Today was unusual. Having just finished up a couple of minis for swaps (I'll post more on Finish Friday), I decided to dust off one of my UFO's, which led to dusting off a few more. Now before we get all excited, I didn't actually finish any of these UFO's, but I did touch them!
First, I decided to get a jump on my Lazy Bum challenge for March. My goal is to get my Lucky Star 2013 BOM top, backed and pin basted. I know that doesn't sound like much of a challenge, but it is!
I spent at least an hour cutting and sewing up a proper backing, then another 2 hours with the tweezers picking out the tiny bits of paper that I missed when I removed them from the blocks. Man! That was a chore! I have changed up my paper piecing techniques a bit since I completed these blocks and don't usually leave the papers in the seam allowances any more. Today, I pledged to continue that practice so I could avoid the hassle of today. Finally, I started pin basting everything together.

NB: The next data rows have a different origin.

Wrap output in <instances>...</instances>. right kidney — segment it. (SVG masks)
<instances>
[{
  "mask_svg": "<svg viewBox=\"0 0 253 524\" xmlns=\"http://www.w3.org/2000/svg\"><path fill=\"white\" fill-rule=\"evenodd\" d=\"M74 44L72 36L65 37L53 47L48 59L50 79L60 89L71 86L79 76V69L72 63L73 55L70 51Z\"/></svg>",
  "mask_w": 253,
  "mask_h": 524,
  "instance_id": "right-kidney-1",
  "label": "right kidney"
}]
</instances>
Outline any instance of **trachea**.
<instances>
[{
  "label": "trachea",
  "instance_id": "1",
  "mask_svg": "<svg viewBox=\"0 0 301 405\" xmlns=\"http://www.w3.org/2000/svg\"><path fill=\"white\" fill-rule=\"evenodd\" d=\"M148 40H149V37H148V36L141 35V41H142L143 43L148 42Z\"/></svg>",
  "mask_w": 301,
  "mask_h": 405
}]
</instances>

I got nearly finished and ran out of pins! So I had to get another UFO out that is partially quilted and steal some pins off of it. I still didn't quite have enough, so I concocted a plan to do a little more quilting on that UFO tomorrow so I can have enough pins to finish basting this quilt. Sounds a lot like robbing Peter to pay Paul to me, but I guess I will get a little further along on both UFO's.

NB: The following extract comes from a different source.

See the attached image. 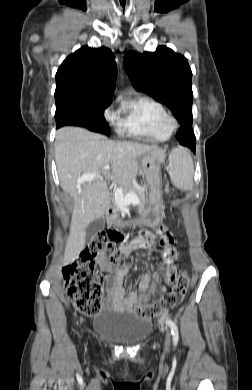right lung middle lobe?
I'll list each match as a JSON object with an SVG mask.
<instances>
[{"label": "right lung middle lobe", "instance_id": "dd1d6c3e", "mask_svg": "<svg viewBox=\"0 0 252 390\" xmlns=\"http://www.w3.org/2000/svg\"><path fill=\"white\" fill-rule=\"evenodd\" d=\"M109 103L97 102H63L56 105V127L72 125L99 132L105 135L110 134V129L103 116V111Z\"/></svg>", "mask_w": 252, "mask_h": 390}]
</instances>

****CAUTION: Please excuse me one moment while I talk about FEELINGS. It is abrupt and the transition back to quilty talk is awkward. Skip ahead if you need to.****
I couldn't shake a feeling while working on this one today. I think it started by thinking of the fabric bundle that started this project - Sunshine and Clouds from Connecting Threads (I don't think it is available any longer). Somehow, these thought led me to think about a high school friend that passed away last year. Tracy Hayslip. She died of breast cancer. Other people from my graduating class have passed away, but none struck a chord like Tracy's passing. It's a combination of 1) knowing the person well, remembering all the times we rode around in her mustang, toilet papering other people in our church's youth group (believe it or not, this was an acceptable form of reckless fun in the group), how she wouldn't take crap from anyone, always told you how it was and should be, and was always willing to defend a friend, and 2) not really wanting to acknowledge that people still die from breast cancer. My head was in the sand. I recognize that there is no cure, but I guess I just thought that the people who die from breast cancer, just didn't realize they had it until it was too late, Even when my mother was diagnosed several years ago, I didn't once doubt that she would survive.

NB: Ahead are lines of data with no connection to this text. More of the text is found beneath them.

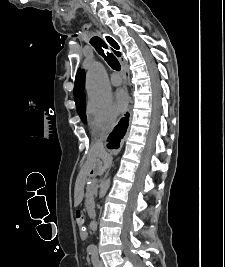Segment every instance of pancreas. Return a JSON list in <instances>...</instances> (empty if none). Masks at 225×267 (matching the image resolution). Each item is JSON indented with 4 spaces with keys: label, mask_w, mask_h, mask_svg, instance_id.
<instances>
[{
    "label": "pancreas",
    "mask_w": 225,
    "mask_h": 267,
    "mask_svg": "<svg viewBox=\"0 0 225 267\" xmlns=\"http://www.w3.org/2000/svg\"><path fill=\"white\" fill-rule=\"evenodd\" d=\"M85 207L88 211V214L91 216L93 214L94 210V202H93V186H89L86 189V195H85Z\"/></svg>",
    "instance_id": "obj_1"
}]
</instances>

Anyway, this quilt really made me start thinking about Tracy. The yellow reminded me of her laugh, and the good times we shared in the Florida sunshine. The light gray makes me think of all the years since I last spoke to her, not good, not bad, just time passing by and growing apart like people do. The darker spots make me think of the sadness associated with losing someone we care about.
I was going to give this quilt away when I was finished with it; but, I think I need to hold on to it. Not only to remind me of Tracy, but also that crap still happens to people we love. I hope the next quilt I make that reminds me of someone has a lot more sunshine, and a lot fewer shadows.
***OK, emotional outburst over, quilt talk resuming NOW***
I also got out one of my oldest UFO's today and put it up on my new design wall.
The way I had my blocks stored suggested this layout. But I think I like this next one better.
I'm leaning heavily toward the 2nd. I think it feels more balanced. What do you think?
I don't want to apologize for today's little blurb of emotions. I really needed to get them out. As this is like my online journal, it really helped me to try to put into words what I was feeling. I am not good with feelings, and even worse at expressing them sometimes.